The code would have to be altered a bit if the order were different, such as if the third column were the one varying most quickly, such as
10 1.1 7.5
10 1.1 8.4
10 1.1 9.3
10 1.2 7.5
10 1.2 8.4
10 1.2 9.3
15 1.1 7.5
and so on
Neither of these orders is more "right" then the other, so you would have to examine the way that your data is and change the details accordingly.
However, this only applies if the data can be arranged in a cuboid.
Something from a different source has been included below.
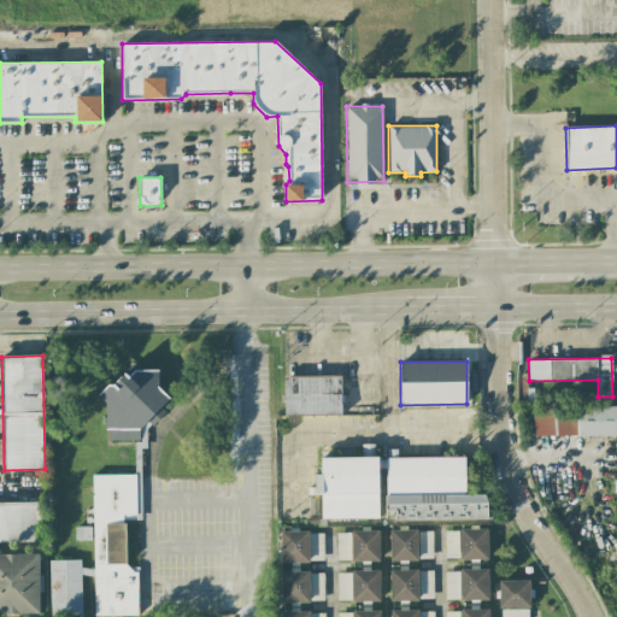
[(136,441),(136,448),(146,448),(146,427),(162,427),(163,392),(158,392),(158,372),(119,371),(119,386),(105,386),(105,440),(136,441)]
If you just have a list of x, y, z points that are not regular, then you need to rethink your approach.
Rakib Hossain

Rakib Hossain (view profile)

on 19 May 2019
My updated code is now
U = data(:,1); % (:,1) means all first columns
x = data(:,2); % (:,2) means all second columns
y = data(:,3); % (:,3) means all tthird columns
z = data(:,4); % (:,4) means all fourth columns
x_sort= sort(x);
y_sort= sort(y);
z_sort= sort(z);
%distinct element counting:
countx=0;
county=0;
countz=0;
for i=1:length(x)-1
if(x_sort(i)~=x_sort(i+1))
countx=countx+1;
end
if (y_sort(i)~=y_sort(i+1))
county= county+1;
end
if (z_sort(i)~=z_sort(i+1))
countz= countz+1;
end
end
countx=993
county=1894
countz=1900
cutlength=countx*county*countz
marglen=[countx county countz];
X_reshape = reshape(x(1:cutlength),marglen);
Y_reshape = reshape(y(1:cutlength),marglen);
Z_reshape = reshape(z(1:cutlength),marglen);
U_reshape = reshape(U(1:cutlength),marglen);
result = trapz( squeeze(X_reshape(:,1,1)), trapz(squeeze(Y_reshape(1,:,1)),trapz(squeeze(Z_reshape(1,1,:)), U_reshape, 3), 2), 1);
disp(result);
But this time it yields out of memory error when i went for reshaping.
Can you help?
Walter Roberson

Walter Roberson (view profile)

on 19 May 2019
Have you considered
countx = length(unique(x));
county = length(unique(y));
countz = length(unique(z));
You overwrite your countx, county, countz. The values you assign multiply to 3573409800 . For the vector 1 to that, allow 8 bytes per entry, giving 28587278400 bytes, which is about 27 gigabytes. Writing the code that way also implies that x and y and z and U are also all at least that large, getting you up to over 108 gigabytes.